Notes secrètes, matchs truqués… Découvrez les coulisses de Tinder4 min read

5 min de lecture

Dans le cadre du Web2Day de Nantes, Candice Marty de la Team Web Theorie a assisté à la conférence « Votre note de désirabilité » menée par Judith Duportail, journaliste des Journalopes. Au terme de son expérience, elle a écrit un livre-enquête passionnant, intitulé L’amour sous algorithme. Le sujet ?  L’application de rencontres en ligne Tinder… et ses travers.

Qu’est-ce que le site de rencontres Tinder ? Comment l’application réussit-elle à booster l’égo des femmes ? Quelle stratégie Tinder met en place pour noter ses utilisateurs qui recherchent une relation ? Comment l’application distingue-t-elle ses utilisateurs dans le but qu’ils rencontrent la bonne personne ? Zoom sur un sujet pas si virtuel… et brûlant !

 

Les coulisses de Tinder
Judith Duportail lors de sa conférence sur Tinder au Web2Day2019

Tinder, qu’est-ce que c’est ?

Tinder : certainement le site de rencontres disponible sur smartphone (iOS et Android) le plus célèbre de la planète. Son atout ? Il offre une interface de dating ludique et intuitive basée sur un « swipe » vers la droite ou vers la gauche, pour déterminer si on aime ou non un profil Tinder proposé. Un outil bien utile pour faire des rencontres faciles, que l’on cherche l’âme sœur… ou seulement une aventure éphémère. Tout pour plaire aux célibataires, à priori ! D’ailleurs son succès ne se dément pas, et Tinder est utilisé par plus de 5 millions de personnes dans le monde. Dont Judith Duportail, qui crée un profil « rigolo » sur la plateforme après une rupture amoureuse en 2014.

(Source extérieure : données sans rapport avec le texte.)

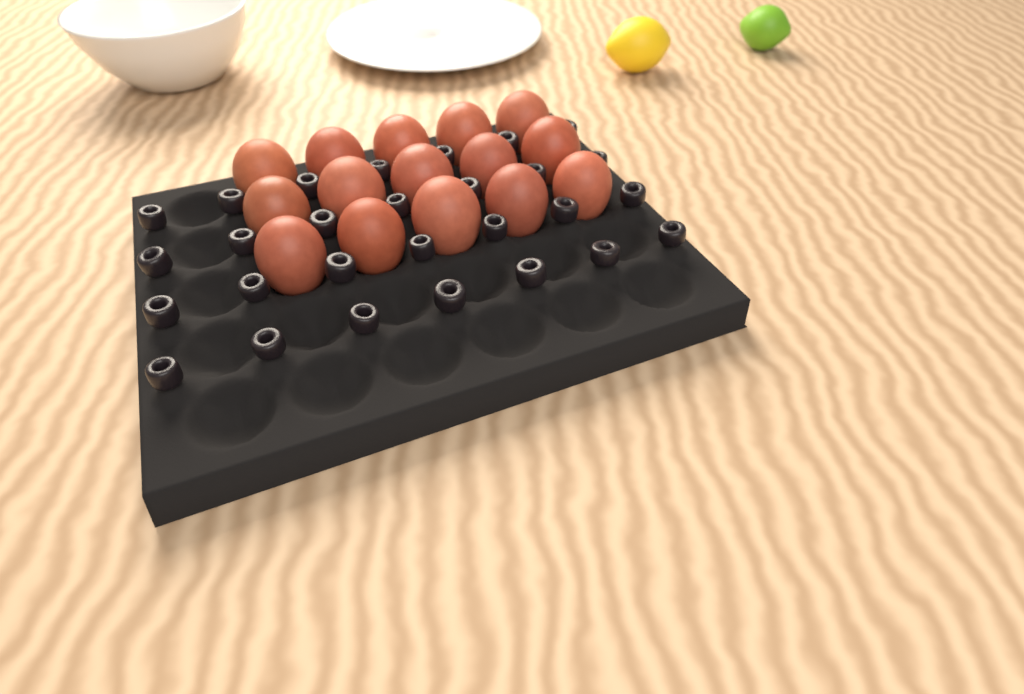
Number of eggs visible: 15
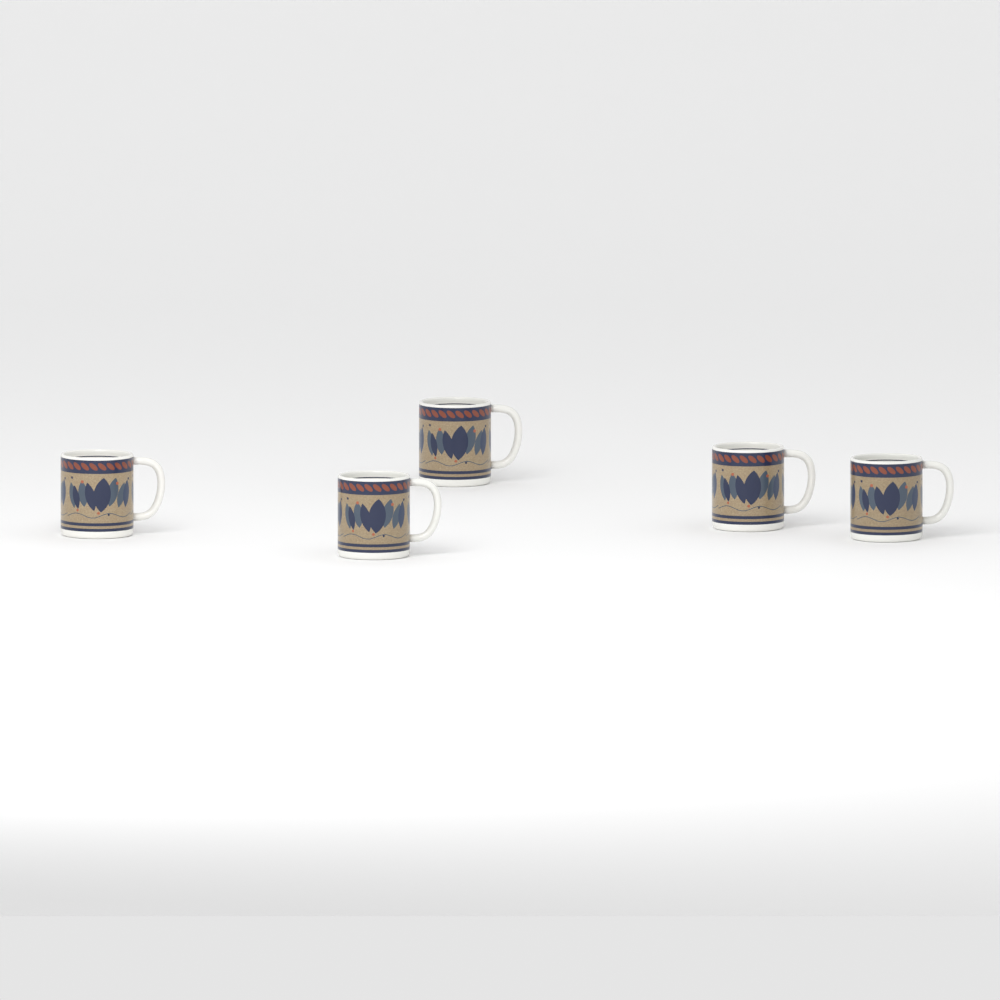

L’appli Tinder booste-t-elle l’égo de toutes les femmes ?

Selon Judith Duportail, la majorité des femmes s’inscrivent davantage sur Tinder pour booster leur égo que pour trouver le grand amour ou une relation durable. En étant likées par des hommes, elles se sentiraient valorisées, enthousiastes, flattées, excitées.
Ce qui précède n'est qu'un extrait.